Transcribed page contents
-- Opening Marker --

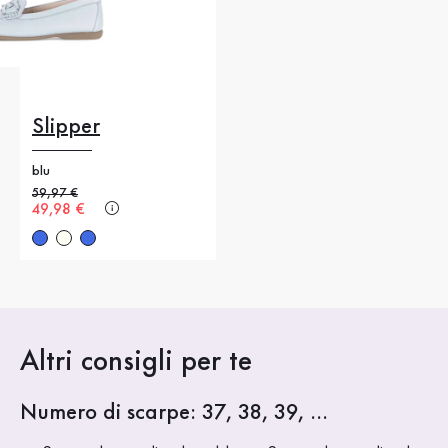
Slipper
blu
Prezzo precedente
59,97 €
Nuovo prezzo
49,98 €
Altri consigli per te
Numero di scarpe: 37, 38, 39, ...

-- Closing Marker --
-- Opening Marker --

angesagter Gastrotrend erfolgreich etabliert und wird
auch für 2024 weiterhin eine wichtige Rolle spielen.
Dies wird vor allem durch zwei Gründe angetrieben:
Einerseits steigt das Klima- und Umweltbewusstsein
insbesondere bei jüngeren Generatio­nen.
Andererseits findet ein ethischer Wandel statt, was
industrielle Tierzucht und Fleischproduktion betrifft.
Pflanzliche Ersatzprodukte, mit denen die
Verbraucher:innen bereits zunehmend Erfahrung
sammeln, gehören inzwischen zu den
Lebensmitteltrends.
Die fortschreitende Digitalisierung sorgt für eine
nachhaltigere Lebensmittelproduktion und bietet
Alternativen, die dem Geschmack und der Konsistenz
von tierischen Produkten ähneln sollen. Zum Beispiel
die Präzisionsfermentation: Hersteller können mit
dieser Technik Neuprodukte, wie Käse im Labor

-- Closing Marker --

Locate every line in the listing above that contains the word "wird", matching case exactly, and copy each of those lines in full.

EXPECTED ANSWER:
angesagter Gastrotrend erfolgreich etabliert und wird
Dies wird vor allem durch zwei Gründe angetrieben:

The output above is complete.